Weaknesses of this study

·         The mechanism of p16 gene hypermethylation, decreased p16 protein expression, and hyperphosphorylated pRB seemed to be involved in canine lymphomagenesis in only 4 out of 8 canine lymphoma cell lines.

·         These results suggest that other canine lymphoma and leukemia cell lines may have other mechanisms.

·         The results may be biased by the management of the preservation and culture of the cell lines in laboratories.

Specific comments:

·         The experimental design, the methods used (demethylation treatment of cell lymphoma cell lines, PCR and Western blot), and the parameters assessed (p16 gene and protein expression, and phosphorylation of the RB protein) are appropriate.

·         The manuscript is well structured.

·         The result section is easy to read and understand thanks to the tables and figures the authors included.

·         The discussion section is well written, relating the results with information from the literature.

·         The conclusions answer the aims of the study.

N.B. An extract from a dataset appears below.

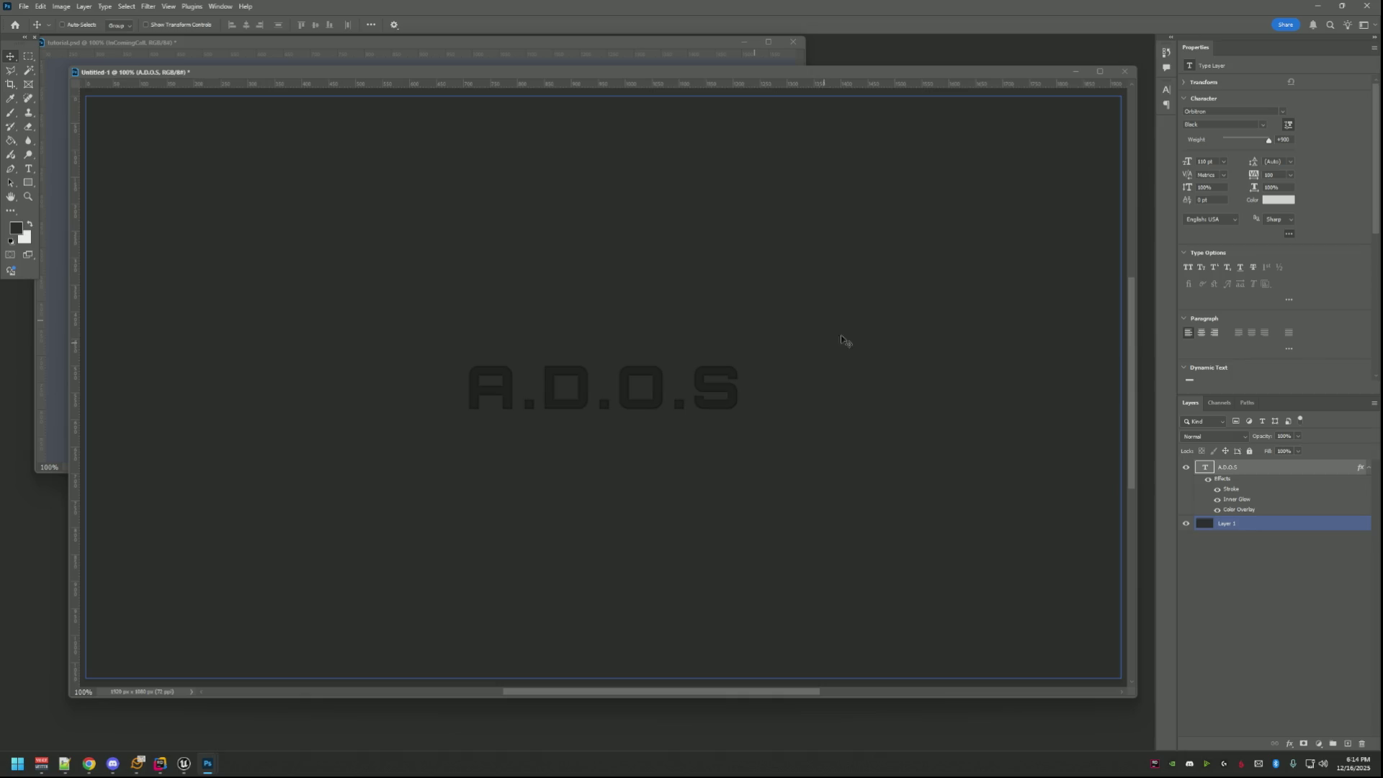
# Browse the font family list and set the A.D.O.S text in Digital-7 Mono.
pyautogui.click(1221, 112)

·         Bibliographic references are adequate, and they include three articles published in 1988, 1996 and 1998. The remaining articles were published between 2003 and 2021.

This article is an interesting study but needed minimal revision for the final version.

Abstract section

Line 19. “in vitro study” should be added in abstract section.

 Materials and Methods section

Line 110. In the sentence on the doses used for treatment of the canine lymphoma cell lines with 5-aza-2-deoxycytidine, the authors should include the bibliographical references of the “preliminary experiments”.

Lines 156-162. In the “Statistical methods” section, the authors indicate that one-way ANOVA and Tukey´s post-test were used. These parametric tests are carried out when the variables follow a normal distribution. Was normality tested?

Discussion section:

Line 372. The punctation mark “;” should be deleted in the sentence “…the loss of the p16 (CDKN2A) and TP53 genes was observed………”.

Line 391. The punctation mark “;” should be deleted in the sentence “…and GL-1 cells were not related……

Conclusions:

 

Line 391. The authors should add the word “more” in the following sentence: “….because the expression of the protein was more stable tan those of the gene,…..”

Author Response

Please see the attachment

Author Response File: Author Response.pdf

Round 2

Reviewer 1 Report

Please accept the manuscript in present form.